Une personne non vaccinée obtient l'immunité après au moins deux vaccins administrés à quatre semaines d'intervalle. Il s'agit d'une population qui connaît peu ou pas du tout les bienfaits des vaccins. Il y a moins d'un mois, les Rohingyas ont déjà participé à une campagne de vaccination massive contre la rougeole. Beaucoup ne comprennent pas pourquoi ils ont besoin d'un autre vaccin. La communication avec la population est essentielle pour garantir une bonne couverture vaccinale. MSF essaie également de s'assurer que tous les réfugiés nouvellement arrivés soient vaccinés avant d'être réinstallés dans les camps. Mais étant donné le temps nécessaire pour achever le processus de vaccination, et en l'absence d'un endroit où ils peuvent être logés temporairement, c'est un grand défi.

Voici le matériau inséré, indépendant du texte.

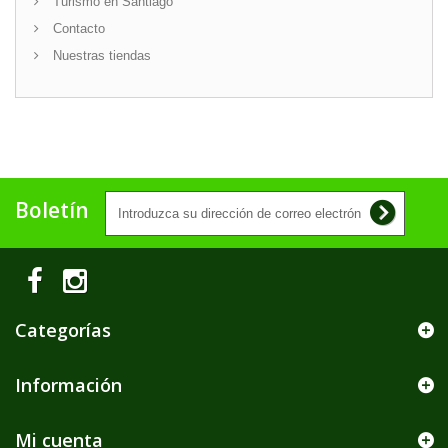
Turismo en Santiago
Contacto
Nuestras tiendas
Boletín
Categorías
Información
Mi cuenta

«Même avant la diphtérie, il n'y avait pas assez de lits pour les malades hospitalisés. Aujourd'hui, nous avons dû transformer ces lits à peine disponibles en zones de traitement et d'isolement réservées aux patients atteints de diphtérie», explique Crystal VanLeeuwen. «Les patients qui avaient auparavant accès à l'établissement n'ont plus cette possibilité. Les équipes s'adaptent à l'évolution rapide de la situation, mais nous sommes confrontés chaque jour à de nouveaux défis».
Ces cas de diphtérie viennent s'ajouter à une épidémie de rougeole et aux énormes besoins sanitaires de ces personnes.
«Ces cas de diphtérie viennent s'ajouter à une épidémie de rougeole et aux énormes besoins sanitaires de ces personnes», explique Pavlos Kolovos, chef de mission MSF au Bangladesh. «Elles sont déjà vulnérables et n'ont pratiquement pas de couverture vaccinale. Aujourd'hui, elles vivent dans des camps densément peuplés, avec de mauvaises conditions d'hygiène. Tant que ces problèmes ne seront pas résolus et améliorés, nous continuerons de faire face à d'autres épidémies et pas seulement de diphtérie.»
MSF a d'abord travaillé au Bangladesh en 1985. Depuis 2009, près du camp de réfugiés de Kutupalong, dans le district de Cox's Bazar, MSF gère un centre médical et une clinique offrant des soins de santé de base et d'urgence complets, ainsi que des services hospitaliers et de laboratoire aux réfugiés rohingyas et à la communauté locale. En réponse à l'afflux de réfugiés à Cox's Bazar, MSF a considérablement accru sa présence dans la région, avec des opérations élargies couvrant l'eau, l'assainissement et les activités médicales pour la population réfugiée.
Ailleurs au Bangladesh, MSF travaille dans le bidonville de Kamrangirchar, à Dhaka, où elle fournit des services de santé mentale, de santé reproductive, de planification familiale et de consultations prénatales, ainsi qu'un programme de santé au travail pour les ouvriers d'usine.